Category: Space, PEGI 0+
Today, 06:04

Morning in Gale Crater on Mars. A cold, dusty landscape illuminated by pale sunlight. This color image was acquired on January 8, 2018, by NASA's Curiosity rover.





Gale Crater is one of the most fascinating places on Mars. It is approximately 154 kilometers in diameter, and Mount Sharp, a gigantic structure over five kilometers high, rises in its center. Its multilayered structure represents a kind of "archive" recording the planet's climatic history.

This is where the Curiosity rover has been working since August 6, 2012, studying rocks and trying to understand whether Mars once had conditions suitable for life.

Interestingly, neither Curiosity nor its younger sibling, Perseverance, are capable of directly detecting life on Mars. But they aren't looking for life itself—they're trying to determine whether Mars once had conditions suitable for its existence.

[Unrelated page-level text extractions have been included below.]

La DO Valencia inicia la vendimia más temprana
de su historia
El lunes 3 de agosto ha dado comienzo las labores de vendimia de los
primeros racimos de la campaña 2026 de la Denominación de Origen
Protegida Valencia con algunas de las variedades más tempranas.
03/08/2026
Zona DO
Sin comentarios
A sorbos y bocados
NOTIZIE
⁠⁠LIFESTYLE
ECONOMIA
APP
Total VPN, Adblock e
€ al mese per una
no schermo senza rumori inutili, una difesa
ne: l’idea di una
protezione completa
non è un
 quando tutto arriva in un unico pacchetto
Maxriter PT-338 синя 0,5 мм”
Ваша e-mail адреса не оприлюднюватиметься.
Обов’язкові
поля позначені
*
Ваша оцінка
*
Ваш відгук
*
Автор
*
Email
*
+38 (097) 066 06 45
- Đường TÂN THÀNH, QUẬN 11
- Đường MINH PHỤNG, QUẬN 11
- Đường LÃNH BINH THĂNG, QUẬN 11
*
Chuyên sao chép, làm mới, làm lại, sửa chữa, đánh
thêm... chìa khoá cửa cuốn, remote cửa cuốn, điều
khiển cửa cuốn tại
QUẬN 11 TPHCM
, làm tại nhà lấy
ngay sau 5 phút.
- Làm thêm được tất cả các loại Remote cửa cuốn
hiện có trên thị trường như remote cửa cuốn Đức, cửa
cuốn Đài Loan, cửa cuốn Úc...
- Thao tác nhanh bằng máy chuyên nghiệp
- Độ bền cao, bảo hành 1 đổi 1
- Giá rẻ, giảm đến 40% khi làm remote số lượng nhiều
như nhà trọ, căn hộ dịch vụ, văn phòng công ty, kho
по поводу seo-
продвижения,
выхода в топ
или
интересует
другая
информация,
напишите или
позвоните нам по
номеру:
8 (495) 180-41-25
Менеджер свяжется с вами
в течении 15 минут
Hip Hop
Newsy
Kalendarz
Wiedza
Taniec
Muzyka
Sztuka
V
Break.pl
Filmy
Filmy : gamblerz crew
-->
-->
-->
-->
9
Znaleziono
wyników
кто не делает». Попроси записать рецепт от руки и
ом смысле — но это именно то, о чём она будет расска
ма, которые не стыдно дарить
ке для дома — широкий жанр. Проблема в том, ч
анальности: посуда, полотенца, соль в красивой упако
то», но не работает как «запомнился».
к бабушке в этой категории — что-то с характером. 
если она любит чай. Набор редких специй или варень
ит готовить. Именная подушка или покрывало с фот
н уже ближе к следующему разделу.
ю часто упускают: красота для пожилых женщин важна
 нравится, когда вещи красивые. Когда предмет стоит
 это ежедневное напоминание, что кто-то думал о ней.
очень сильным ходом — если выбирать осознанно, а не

This is due to the limitations of their equipment. There are no instruments on board that could definitively detect microorganisms or, for example, fossilized remains of ancient life. This is too complex a task for autonomous vehicles, operating on average 225 million kilometers from Earth.

However, they do have the ability to analyze the chemical composition of rocks and the atmosphere. And in this, they have succeeded.



A Martian sunset captured by NASA's Spirit rover in Gusev Crater on May 19, 2005

Both rovers have already discovered organic compounds on Mars—carbon-containing molecules considered important building blocks of life. Curiosity found ancient organics in sedimentary rocks of Gale Crater, and Perseverance recorded a variety of organic molecules in Jezero Crater, where it has been located since February 18, 2021. Furthermore, Curiosity detected seasonal variations in atmospheric methane—a gas often associated with biological activity on Earth, although on Mars it may have a non-biological origin.

This isn't definitive proof of the presence of life, but it's considered an important signal: conditions suitable for its emergence may have once existed on Mars.

Perseverance has another task. It not only analyzes samples but also collects them for eventual delivery to Earth. The rover drills through the rock, extracts cores, and hermetically seals them in special containers. Perseverance typically takes pairs of samples, keeping one sample "in its belly" and a duplicate on the surface. This is done in case something happens to the rover and the samples cannot be retrieved. In that case, small drones could be sent to Mars to collect the duplicates.



Martian soil samples collected by NASA's Perseverance rover have been hermetically sealed in special capsules and left on the surface.

Unfortunately, NASA is currently experiencing financial problems, so the sample return mission is up in the air.

Sometimes I fantasize about how science unites all of humanity, and how the China National Space Administration (CNSA) is proposing to NASA to organize a joint sample return mission, the scientific value of which is difficult to overstate.

If Martian soil ever does end up in Earth laboratories, more precise analytical methods—those impossible to implement with rovers—could provide definitive evidence of whether life once existed on Mars.